→ **Your task**: Extend the Physics 150 report guidelines that follow, starting right after their last sentence.

→ **Supplied text**:
Report  (or Essay) for Physics 150,  Fall, 2003

A major part of the course is a report on a subject of your choice in agreement with Prof. Martin.  The report will be an important part of the final grade (as stated in the grade policy).  It is the primary homework for the last part of course; other homework will be at a reduced level. 


Due dates:

Mon.  Nov. 17:  Turn in short written description of topic that will be covered with tentative reference(s).  You should clear the subject ahead of time with Prof. Martin.

Mon. Dec. 8:   Complete Essay or Report due


Goal:  The goal of this aspect of the course is to give you the opportunity to choose a topic and to go into more depth on this topic than is possible in the class.  It can be on any of many possible topics, such as 1) reporting on a science  project or experiment that you do,  2) a more in-depth discussion of a topic covered in the course (for example, Einstein’s ideas of relativity or  ideas on quantum mechanics, for which good examples are Feynman’s lectures, the recent play “Copenhagen” about Bohr and Heisenberg in World War II), 3) a book report on a subject related to the course (The report should also utilize at least one other reference. There are many possibilities on a science topic, social consequences of science, history of science, etc.  See list below.), and  4) a report on a science fiction book in which you clearly identify the relation to real science (Does the book describe ideas that could be found to be valid in the future?  Does it violate known principles?   What are correct science principles for the situations described in the book?)


Requirements for the essay:  The report that you write should be typed and should be at least 2.5 pages long of single spaced lines (not over 6 pages).  It should utilize at least two references other than the text.  All facts should be substantiated with references and, of course, all material taken from sources should be properly credited.   The report should include: (1) a clear statement of the topic, the supporting information, and the conclusions, (2) a summary of the material from the sources chosen, and (3) a statement of the relation of the material to what we have done in the course. 

Clear, correct statements of  (1) and (2) are essential for a grade of B; a grade of A is meant for students going beyond these minimum requirements with a well-written essay that shows that he or she has learned something from the reading.

→ **Material**:
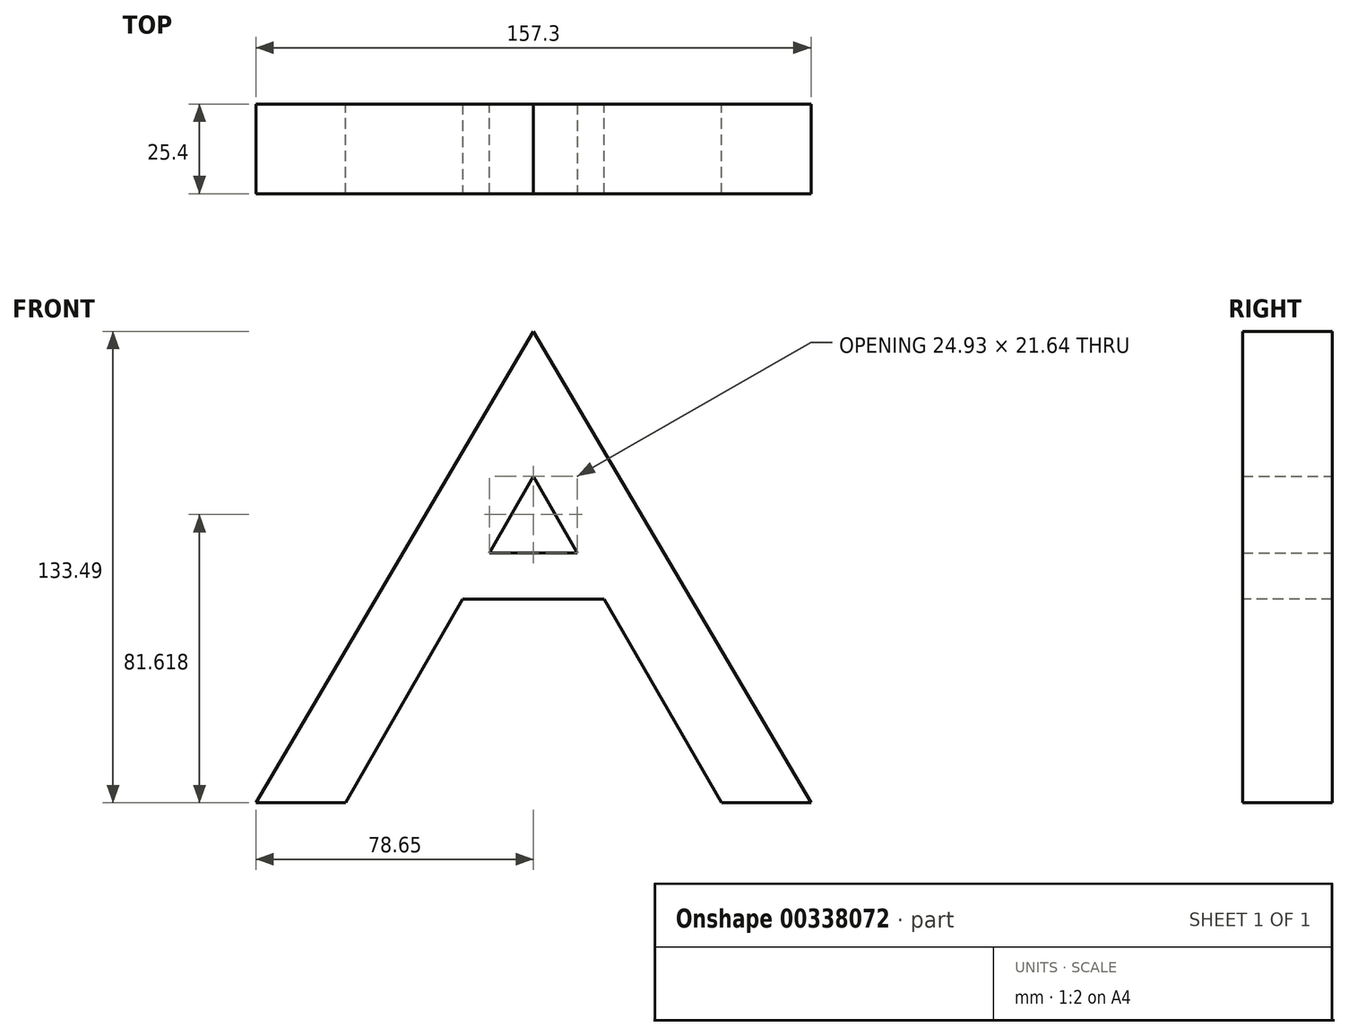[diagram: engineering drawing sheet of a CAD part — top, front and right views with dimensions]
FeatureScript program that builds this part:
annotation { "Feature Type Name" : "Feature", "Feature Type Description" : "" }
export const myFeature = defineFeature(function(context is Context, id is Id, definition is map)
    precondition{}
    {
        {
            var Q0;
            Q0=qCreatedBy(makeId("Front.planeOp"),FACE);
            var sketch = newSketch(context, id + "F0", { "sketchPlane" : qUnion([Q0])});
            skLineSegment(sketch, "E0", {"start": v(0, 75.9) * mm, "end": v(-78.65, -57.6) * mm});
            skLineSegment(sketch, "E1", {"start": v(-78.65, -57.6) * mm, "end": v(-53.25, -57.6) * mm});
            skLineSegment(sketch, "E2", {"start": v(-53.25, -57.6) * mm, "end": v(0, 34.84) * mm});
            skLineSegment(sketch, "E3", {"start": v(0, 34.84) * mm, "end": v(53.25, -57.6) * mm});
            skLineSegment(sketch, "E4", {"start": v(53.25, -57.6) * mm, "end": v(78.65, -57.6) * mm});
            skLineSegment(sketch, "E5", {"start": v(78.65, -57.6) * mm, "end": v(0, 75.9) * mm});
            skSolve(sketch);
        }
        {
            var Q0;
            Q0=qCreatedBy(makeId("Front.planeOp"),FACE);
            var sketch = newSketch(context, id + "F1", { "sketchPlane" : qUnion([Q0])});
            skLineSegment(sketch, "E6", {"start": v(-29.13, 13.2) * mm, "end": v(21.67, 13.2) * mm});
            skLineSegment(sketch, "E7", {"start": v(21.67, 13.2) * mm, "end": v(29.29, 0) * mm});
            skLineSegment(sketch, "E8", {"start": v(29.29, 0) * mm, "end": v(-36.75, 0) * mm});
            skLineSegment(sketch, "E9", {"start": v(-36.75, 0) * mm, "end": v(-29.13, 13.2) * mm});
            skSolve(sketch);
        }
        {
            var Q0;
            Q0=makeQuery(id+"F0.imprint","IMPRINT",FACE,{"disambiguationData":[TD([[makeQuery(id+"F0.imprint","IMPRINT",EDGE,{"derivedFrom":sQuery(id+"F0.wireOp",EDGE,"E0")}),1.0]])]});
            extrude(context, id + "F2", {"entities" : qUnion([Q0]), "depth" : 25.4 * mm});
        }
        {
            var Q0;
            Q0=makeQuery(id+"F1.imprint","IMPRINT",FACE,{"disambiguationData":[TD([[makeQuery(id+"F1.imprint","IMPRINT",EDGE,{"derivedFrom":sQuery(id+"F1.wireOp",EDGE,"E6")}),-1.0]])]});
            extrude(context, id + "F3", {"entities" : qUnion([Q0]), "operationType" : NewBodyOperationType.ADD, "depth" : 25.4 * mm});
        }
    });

...

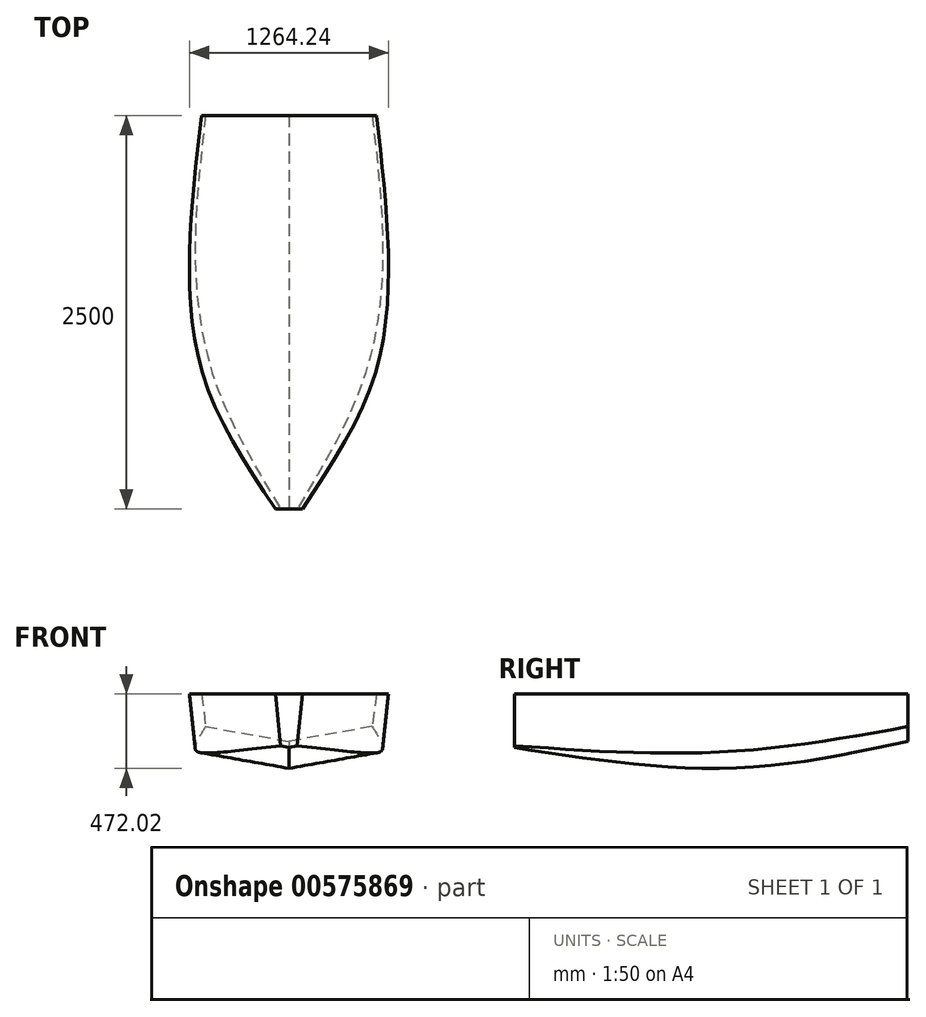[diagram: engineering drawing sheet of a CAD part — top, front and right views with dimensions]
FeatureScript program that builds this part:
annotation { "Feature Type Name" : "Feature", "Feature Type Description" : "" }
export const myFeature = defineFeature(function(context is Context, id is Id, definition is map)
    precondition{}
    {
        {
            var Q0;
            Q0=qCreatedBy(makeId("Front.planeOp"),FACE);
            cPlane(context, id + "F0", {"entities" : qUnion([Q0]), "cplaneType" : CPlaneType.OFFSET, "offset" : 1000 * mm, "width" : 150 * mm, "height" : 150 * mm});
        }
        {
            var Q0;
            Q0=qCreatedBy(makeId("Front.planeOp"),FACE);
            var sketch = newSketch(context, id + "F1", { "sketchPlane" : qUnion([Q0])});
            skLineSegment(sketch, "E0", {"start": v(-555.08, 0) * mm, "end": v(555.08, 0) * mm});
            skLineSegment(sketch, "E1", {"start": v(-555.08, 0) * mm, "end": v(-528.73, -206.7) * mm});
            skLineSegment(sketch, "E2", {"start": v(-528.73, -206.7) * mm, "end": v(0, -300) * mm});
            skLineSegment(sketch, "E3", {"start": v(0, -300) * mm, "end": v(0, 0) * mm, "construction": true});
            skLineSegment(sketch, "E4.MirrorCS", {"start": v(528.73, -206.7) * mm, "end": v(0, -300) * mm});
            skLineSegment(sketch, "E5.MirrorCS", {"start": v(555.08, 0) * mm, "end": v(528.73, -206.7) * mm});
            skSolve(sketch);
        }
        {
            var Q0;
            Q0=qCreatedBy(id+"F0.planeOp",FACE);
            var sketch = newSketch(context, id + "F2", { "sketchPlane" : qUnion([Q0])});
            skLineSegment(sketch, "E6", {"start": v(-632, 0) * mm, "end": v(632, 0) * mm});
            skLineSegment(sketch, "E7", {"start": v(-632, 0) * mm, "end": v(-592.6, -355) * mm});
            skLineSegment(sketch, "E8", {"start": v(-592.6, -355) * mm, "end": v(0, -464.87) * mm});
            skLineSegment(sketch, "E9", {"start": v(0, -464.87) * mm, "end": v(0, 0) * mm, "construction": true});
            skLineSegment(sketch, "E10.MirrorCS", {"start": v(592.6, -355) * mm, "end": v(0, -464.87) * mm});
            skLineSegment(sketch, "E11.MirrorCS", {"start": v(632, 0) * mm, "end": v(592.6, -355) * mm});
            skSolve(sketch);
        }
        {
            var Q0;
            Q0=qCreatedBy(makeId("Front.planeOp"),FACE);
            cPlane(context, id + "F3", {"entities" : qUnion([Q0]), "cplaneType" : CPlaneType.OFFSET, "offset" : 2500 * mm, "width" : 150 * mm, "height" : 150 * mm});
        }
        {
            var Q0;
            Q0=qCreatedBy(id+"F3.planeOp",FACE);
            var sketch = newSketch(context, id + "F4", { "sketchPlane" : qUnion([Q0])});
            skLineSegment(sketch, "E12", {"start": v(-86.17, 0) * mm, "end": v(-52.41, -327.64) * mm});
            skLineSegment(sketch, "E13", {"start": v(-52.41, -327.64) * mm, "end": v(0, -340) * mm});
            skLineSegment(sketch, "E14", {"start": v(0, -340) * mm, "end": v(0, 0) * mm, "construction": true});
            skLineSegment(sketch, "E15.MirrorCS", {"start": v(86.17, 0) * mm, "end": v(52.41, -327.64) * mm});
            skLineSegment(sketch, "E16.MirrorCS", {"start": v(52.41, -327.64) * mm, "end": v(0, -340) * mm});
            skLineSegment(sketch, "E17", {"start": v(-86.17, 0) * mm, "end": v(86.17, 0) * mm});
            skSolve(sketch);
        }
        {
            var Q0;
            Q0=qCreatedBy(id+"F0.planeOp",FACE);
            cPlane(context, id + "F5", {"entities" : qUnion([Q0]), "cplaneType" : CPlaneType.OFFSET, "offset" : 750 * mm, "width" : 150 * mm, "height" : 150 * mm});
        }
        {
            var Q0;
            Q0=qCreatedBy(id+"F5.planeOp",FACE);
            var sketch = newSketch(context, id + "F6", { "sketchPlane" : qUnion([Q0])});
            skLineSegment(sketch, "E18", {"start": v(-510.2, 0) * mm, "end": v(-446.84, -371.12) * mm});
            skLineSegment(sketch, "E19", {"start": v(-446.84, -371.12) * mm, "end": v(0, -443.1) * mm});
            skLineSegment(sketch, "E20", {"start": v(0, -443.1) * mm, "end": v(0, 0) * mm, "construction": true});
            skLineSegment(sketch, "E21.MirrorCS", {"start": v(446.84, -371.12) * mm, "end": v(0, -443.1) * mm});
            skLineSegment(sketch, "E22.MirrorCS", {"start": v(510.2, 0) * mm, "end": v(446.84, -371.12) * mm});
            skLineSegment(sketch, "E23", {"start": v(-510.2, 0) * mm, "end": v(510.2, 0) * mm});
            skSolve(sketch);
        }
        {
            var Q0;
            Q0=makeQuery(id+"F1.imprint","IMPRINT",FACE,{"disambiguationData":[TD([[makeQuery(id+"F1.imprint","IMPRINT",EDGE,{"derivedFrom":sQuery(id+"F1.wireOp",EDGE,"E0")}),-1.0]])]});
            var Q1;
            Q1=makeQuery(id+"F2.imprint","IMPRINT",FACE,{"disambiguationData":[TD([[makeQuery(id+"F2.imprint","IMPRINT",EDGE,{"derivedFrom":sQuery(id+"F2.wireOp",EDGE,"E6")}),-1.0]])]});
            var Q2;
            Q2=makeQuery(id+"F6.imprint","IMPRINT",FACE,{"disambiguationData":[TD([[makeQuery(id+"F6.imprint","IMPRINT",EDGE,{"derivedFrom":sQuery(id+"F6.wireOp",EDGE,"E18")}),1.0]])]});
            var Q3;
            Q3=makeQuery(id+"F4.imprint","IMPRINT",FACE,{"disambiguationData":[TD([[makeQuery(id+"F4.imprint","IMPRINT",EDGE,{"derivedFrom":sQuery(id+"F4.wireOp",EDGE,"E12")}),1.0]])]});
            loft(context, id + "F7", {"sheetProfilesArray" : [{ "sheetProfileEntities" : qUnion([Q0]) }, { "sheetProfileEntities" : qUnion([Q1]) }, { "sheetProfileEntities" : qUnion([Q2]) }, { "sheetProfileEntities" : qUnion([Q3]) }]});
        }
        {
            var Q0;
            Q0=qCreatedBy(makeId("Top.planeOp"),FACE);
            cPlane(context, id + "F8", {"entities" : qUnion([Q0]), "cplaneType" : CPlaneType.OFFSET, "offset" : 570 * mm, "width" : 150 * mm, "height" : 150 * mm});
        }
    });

→ **Right answer**:
Suggestions for Essay or Report:


I. Book Review:

A. Popular Physics:  

These are books about physics/astronomy written for a general audience.   There are several in this category. 


Examples of books:
A. Einstein, The Evolution of Physics (Einstein’s view on the progress of physics through history before his work,  very readable)

A. Einstein, Ideas and Opinions (non-scientific essays)

A. Einstein, Relativity (surprisingly readable, not technical)

R. Feynman,  The Character of Physical Law

R. Feynman,  Six Easy Pieces

R. Feynman,  The Meaning of it All (taken from lectures on science, society, and religion)
G.  Gamow, Mr. Tomkins Explores the Atom  (delightful – see comments below)
S. Hawking,  A Brief History of Time

S. Hawking,  The Universe in a Nutshell

R. S. Jones, Physics for the Rest of Us (Stimulating short chapters on the concepts in physics and the relation of physics to religion, etc.)
L. Lederman,  The God Particle

A. Lightman,  Einstein's Dreams  (very readable fictional description)

C. Sagan, Cosmos
J. Schwartz,  Einstein for Beginners  (Cartoon book about life, social setting, and work of Einstein)

J. Silk,  A Short History of the Universe  (Part of book is sufficient)


Examples of two choices:

G.  Gamow, Mr. Tomkins Explores the Atom, or Mr. Thomkins in Paperback.  These are delightful stories about relativity and quantum mechanics told through the fanciful dreams of a bank clerk who attends physics lectures and is always out to sleep by the lectures!  A report could be an analysis of one of the short series of related chapters, for example: Chapters 1-3 on relativity (including the land where bicycles and cars approach the speed of light); or 7-8 on quantum mechanics (including quantum billiards and the quantum jungle).

R. Feynman: One could build upon many ideas in from Six Easy Pieces (these are not really so easy) using others books such as The Character of Physical Law. Discuss this with Prof. Martin before starting.

B. History of Physics:

There are many appropriate books in this category.  See library and bookstores.

T. Kuhn, Coperican Revolution Physics  (excellent description of the importance of the revolution.  Some parts were used by Prof. Martin for preparation of lectures.)
Galileo and
Newton:  Much information can be found starting at WWW sites listed in class site list. A very readable description of Galileo is in the chapter "The Starry Messenger" in the book The Ascent of Man by J. Bronowski (text of a PBS series).
Material on Einstein:  See information at APS WWW site listed in class site list.
Report on discovery of X-rays in 1895.  This was a sensation in the world news, and you could find original material from newspapers and other sources.  Also more recent descriptions
Report on the discovery of the electron in October 1897 (See articles in Physics Today, October 1997)
Many books on the history and consequences of the nuclear bomb (See WWW sites.)
Physics Today (a monthly magazine) publishes physics history pieces on various subjects.)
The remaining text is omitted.